En ese marco, la reactivación del sector privado debe acoplarse a las tareas nacionales más urgentes renunciando al negocio fácil y las prácticas especulativas. El Estado, por su parte, debe desarrollar políticas públicas que excedan las reacciones espasmódicas en base un diagnóstico adecuado, un diseño realista, una planificación seria, una ejecución eficaz, combatiendo la corrupción, los privilegios políticos y la ineficiencia estructural que padece. Los sindicatos, universidades, iglesias, movimientos populares son actores centrales en la cogestión de estas políticas pero deben renunciar a las prácticas corporativas que son formas de egoísmo colectivo. No se trata de un club de amigos o la escenografía de alguna foto banal sino suscribir un nuevo contrato social que establezca qué pone cada uno. En éste quedan afuera únicamente los fanáticos del status quo, los vendedores de humo, los odiadores seriales y los privilegiados cegados por la codicia que nada pueden ceder.

El paradigma de Tierra, Techo y Trabajo que asumimos la mayoría de los movimientos sociales a partir del diálogo con el Papa Francisco es un componente estructurante de este proceso. Existen ya mecanismos institucionales para desplegar el potencial nacional en esta orientación. Los programas Potenciar Trabajo, Integración Urbana y Agricultura Familiar son herramientas fundamentales para enfrentar lo que se viene. Es cierto que los beneficios directos de una política tal es para los más pobres pero del éxito de esta agenda depende una condición necesaria para la realización sostenible del conjunto: la paz social. Los negros en EEUU lo resumen bien “no justice, no peace”. Sin justicia social no habrá paz; sin paz social, no hay estabilidad política; sin estabilidad política no hay crecimiento económico.

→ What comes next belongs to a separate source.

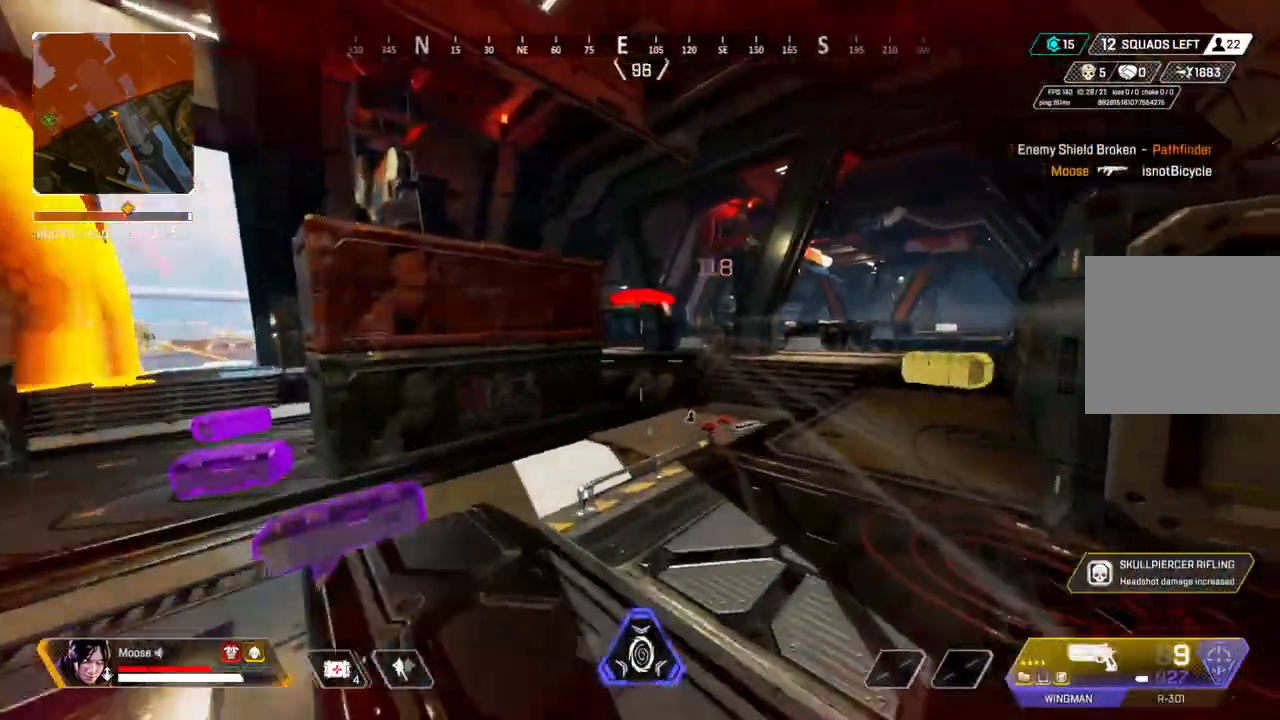
{"buttons": ["CIRCLE"], "left_stick": "right", "right_stick": "center", "events": [[200, "CIRCLE", "down"], [283, "CIRCLE", "up"], [350, "left_stick", "right"], [433, "CIRCLE", "down"]]}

La planificación y ejecución de un desarrollo integral del extenso territorio argentino es un desafío donde el sector público, privado y social deben construir una trama virtuosa que entierre con la materialidad de la realizaciones efectivas todos los debates falsos o secundarios que atraviesan nuestra sociedad. No podemos seguir esquivando la cuestión palpitante: qué recursos aplicar, quién los aporta, cómo se distribuyen, cuáles son los beneficios y perjuicios para cada sector en el corto, mediano y largo plazo. La unidad sólo puede construirse si asumimos desde la prosaica realidad de los intereses particulares la epopeya colectiva de la reconstrucción nacional.